C:\Development\Remotion-Contrib\PhoneBook\trunk\tools>treecomplib.py
....
----------------------------------------------------------------------
Ran 4 tests in 0.009s

OK

The actual tool treecomp.py is more or less a simple report-generator for printing the batch file with copy commands to stdout.

CmpWalkerCore

CmpWalkerCore walks the directories in the tree recursively and stores what it finds along the way in a parameter named accu (this is how Lisp-people learn to do such things in recursions (: ).

CmpWalkerCore creates a dircmp object instance, essentially a "DOM tree" of the directory trees inspected.
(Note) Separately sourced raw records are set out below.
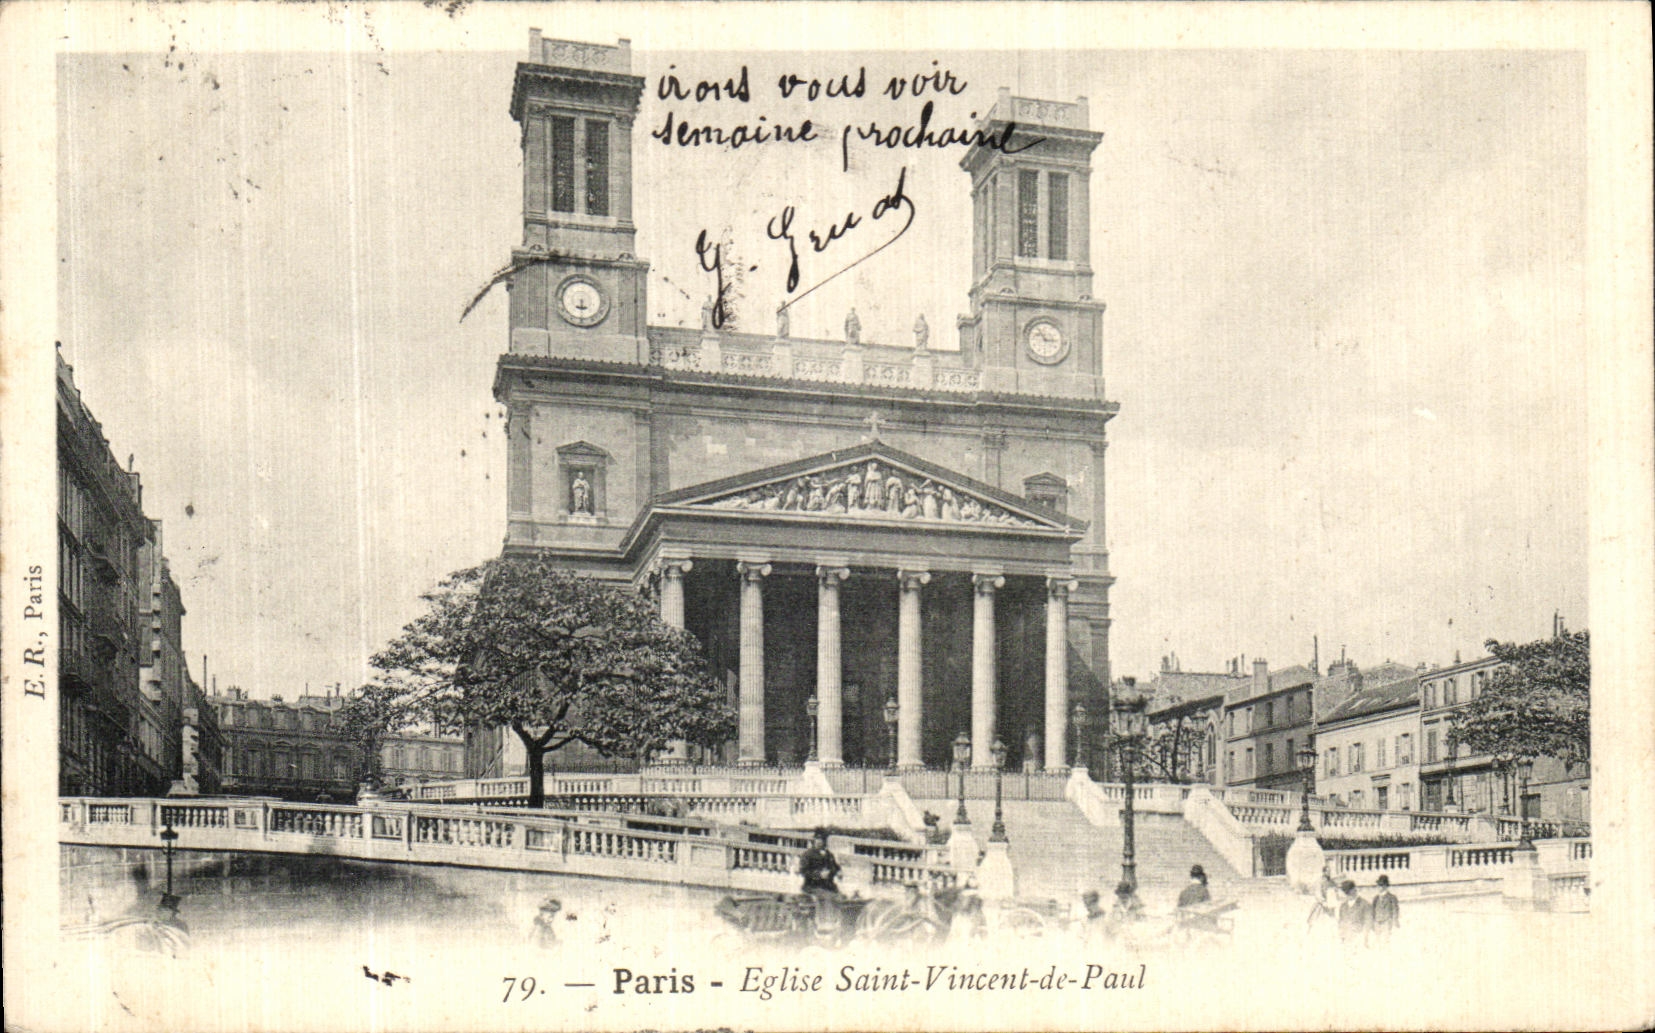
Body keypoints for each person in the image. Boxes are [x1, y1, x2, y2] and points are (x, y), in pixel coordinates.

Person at [799, 828, 841, 896]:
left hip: (828, 886)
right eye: (817, 839)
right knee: (828, 897)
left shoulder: (829, 855)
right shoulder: (808, 854)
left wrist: (838, 872)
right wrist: (819, 875)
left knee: (841, 898)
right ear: (814, 840)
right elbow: (803, 871)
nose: (820, 841)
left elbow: (835, 867)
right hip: (812, 887)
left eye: (822, 839)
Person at [1336, 879, 1372, 944]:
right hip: (1346, 940)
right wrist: (1341, 938)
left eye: (1349, 892)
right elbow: (1341, 923)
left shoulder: (1365, 904)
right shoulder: (1343, 906)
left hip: (1359, 939)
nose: (1347, 895)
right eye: (1346, 893)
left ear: (1355, 890)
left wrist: (1364, 939)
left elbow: (1368, 924)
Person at [1370, 874, 1400, 942]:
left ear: (1386, 886)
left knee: (1386, 941)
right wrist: (1372, 922)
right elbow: (1372, 911)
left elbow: (1395, 910)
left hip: (1387, 922)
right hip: (1377, 922)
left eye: (1381, 885)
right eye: (1378, 885)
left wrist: (1395, 921)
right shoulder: (1376, 898)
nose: (1379, 887)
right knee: (1377, 941)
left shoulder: (1392, 897)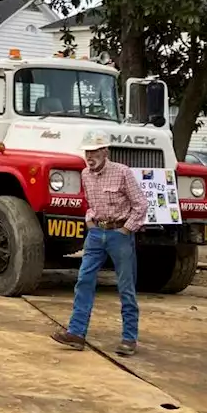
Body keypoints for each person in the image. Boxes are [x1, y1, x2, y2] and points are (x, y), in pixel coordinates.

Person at [51, 129, 147, 356]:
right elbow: (90, 203)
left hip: (119, 233)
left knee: (125, 286)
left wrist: (126, 229)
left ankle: (129, 338)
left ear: (105, 151)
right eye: (87, 152)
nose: (90, 156)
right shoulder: (85, 174)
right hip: (96, 234)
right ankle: (76, 333)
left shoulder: (122, 173)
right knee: (84, 280)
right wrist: (90, 222)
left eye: (94, 151)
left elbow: (141, 205)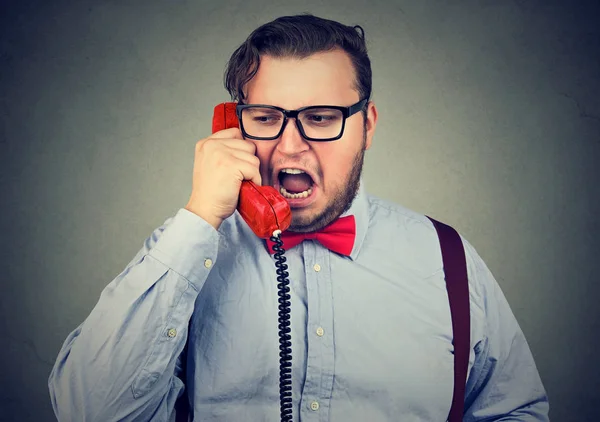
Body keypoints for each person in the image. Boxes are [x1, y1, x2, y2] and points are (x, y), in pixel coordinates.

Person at [48, 13, 549, 422]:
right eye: (266, 118)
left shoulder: (447, 258)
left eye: (322, 117)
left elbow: (515, 411)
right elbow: (87, 411)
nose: (290, 146)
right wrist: (199, 217)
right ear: (233, 125)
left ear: (366, 126)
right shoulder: (184, 254)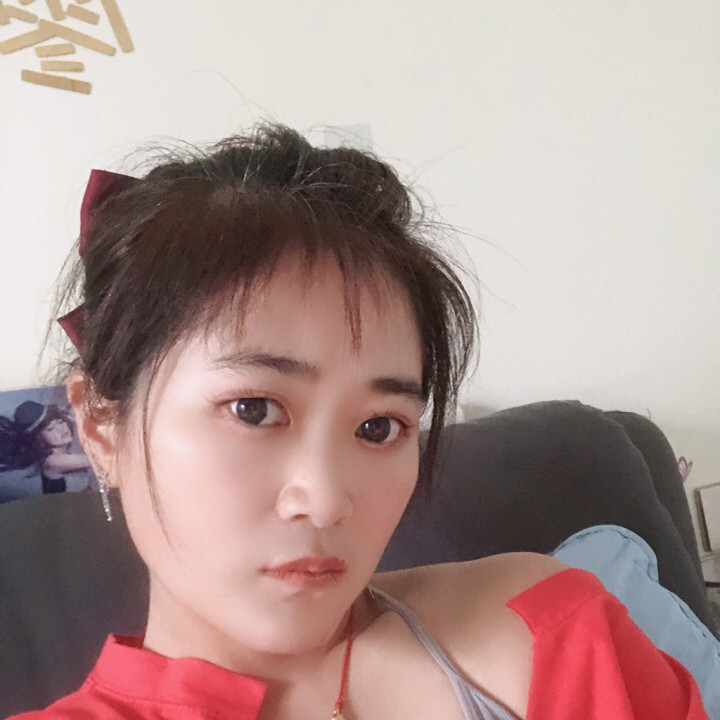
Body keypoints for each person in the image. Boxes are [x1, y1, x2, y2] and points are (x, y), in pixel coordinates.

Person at [10, 124, 708, 720]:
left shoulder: (546, 630)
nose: (325, 499)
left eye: (379, 427)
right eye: (254, 409)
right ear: (100, 425)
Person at [1, 401, 91, 495]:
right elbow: (98, 459)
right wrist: (83, 422)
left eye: (60, 422)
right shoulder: (52, 462)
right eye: (51, 429)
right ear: (40, 438)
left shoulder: (61, 454)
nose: (61, 429)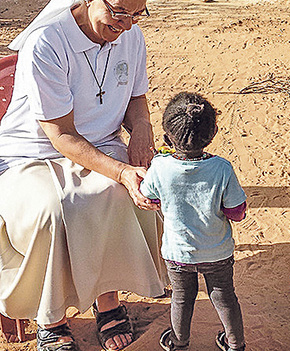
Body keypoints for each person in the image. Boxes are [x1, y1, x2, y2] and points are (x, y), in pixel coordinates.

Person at [0, 0, 167, 350]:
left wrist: (142, 129)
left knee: (128, 193)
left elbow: (136, 97)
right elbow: (60, 135)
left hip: (102, 145)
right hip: (32, 153)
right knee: (52, 210)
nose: (126, 25)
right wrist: (121, 170)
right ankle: (52, 317)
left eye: (138, 15)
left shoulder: (132, 36)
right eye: (119, 11)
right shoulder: (47, 41)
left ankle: (107, 301)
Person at [140, 92, 247, 351]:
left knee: (181, 298)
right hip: (217, 252)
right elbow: (237, 211)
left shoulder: (160, 167)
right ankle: (235, 344)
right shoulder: (222, 168)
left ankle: (179, 342)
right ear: (212, 134)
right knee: (224, 298)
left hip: (178, 254)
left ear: (167, 138)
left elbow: (147, 195)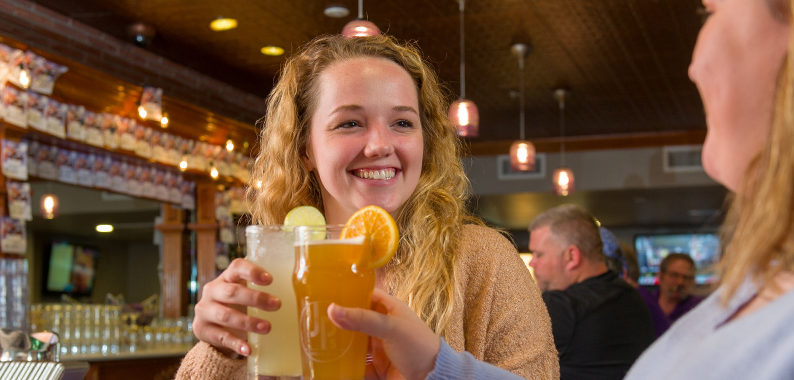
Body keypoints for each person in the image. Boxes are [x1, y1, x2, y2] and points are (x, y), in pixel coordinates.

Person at [323, 0, 794, 378]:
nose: (692, 63)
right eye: (348, 122)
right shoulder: (791, 271)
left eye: (711, 8)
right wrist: (436, 365)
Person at [174, 34, 558, 379]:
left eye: (403, 123)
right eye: (350, 123)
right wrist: (223, 350)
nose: (379, 145)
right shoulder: (279, 268)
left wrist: (434, 368)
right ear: (304, 148)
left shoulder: (484, 262)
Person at [527, 205, 654, 380]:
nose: (532, 263)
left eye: (539, 254)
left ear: (572, 256)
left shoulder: (561, 305)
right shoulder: (633, 298)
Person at [636, 253, 703, 338]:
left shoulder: (698, 307)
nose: (680, 282)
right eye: (674, 275)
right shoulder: (643, 303)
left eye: (686, 277)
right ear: (660, 276)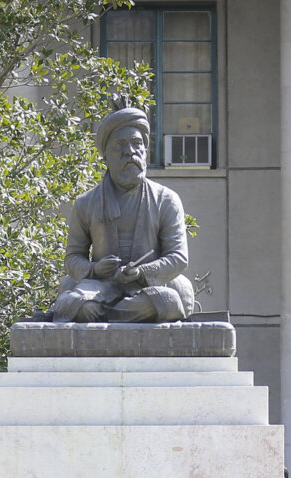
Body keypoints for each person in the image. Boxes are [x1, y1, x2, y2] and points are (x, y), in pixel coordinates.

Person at [48, 102, 194, 323]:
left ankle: (107, 319)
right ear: (105, 155)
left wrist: (142, 272)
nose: (130, 152)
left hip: (148, 288)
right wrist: (95, 269)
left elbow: (178, 257)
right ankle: (112, 317)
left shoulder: (166, 200)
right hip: (99, 287)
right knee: (81, 307)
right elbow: (73, 258)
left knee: (168, 301)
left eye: (137, 144)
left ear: (146, 150)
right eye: (120, 145)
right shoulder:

It is most certainly possible to call filecmp.dircmp just once and walk the resulting tree recursively, but we found that this is more work than recursing thru the subdirectories and calling filecmp.dircmp for each sub-directory anew.

CmpWalker is a wrapper function for hiding the accu.

Ignore list

What's cool about dircmp is the optional ignorelist-parameter: we use it to filter out .svn directories. These are not compared. The dircmp documentation (http://www.python.org/doc/2.5/lib/dircmp-objects.html) explicitly lists "RCS", "CVS" as examples for such filtering.
Batteries included!

Unit-tests

Unit-tests basically perform the toy exercises discussed in using treecomp.py programmatically and check the results.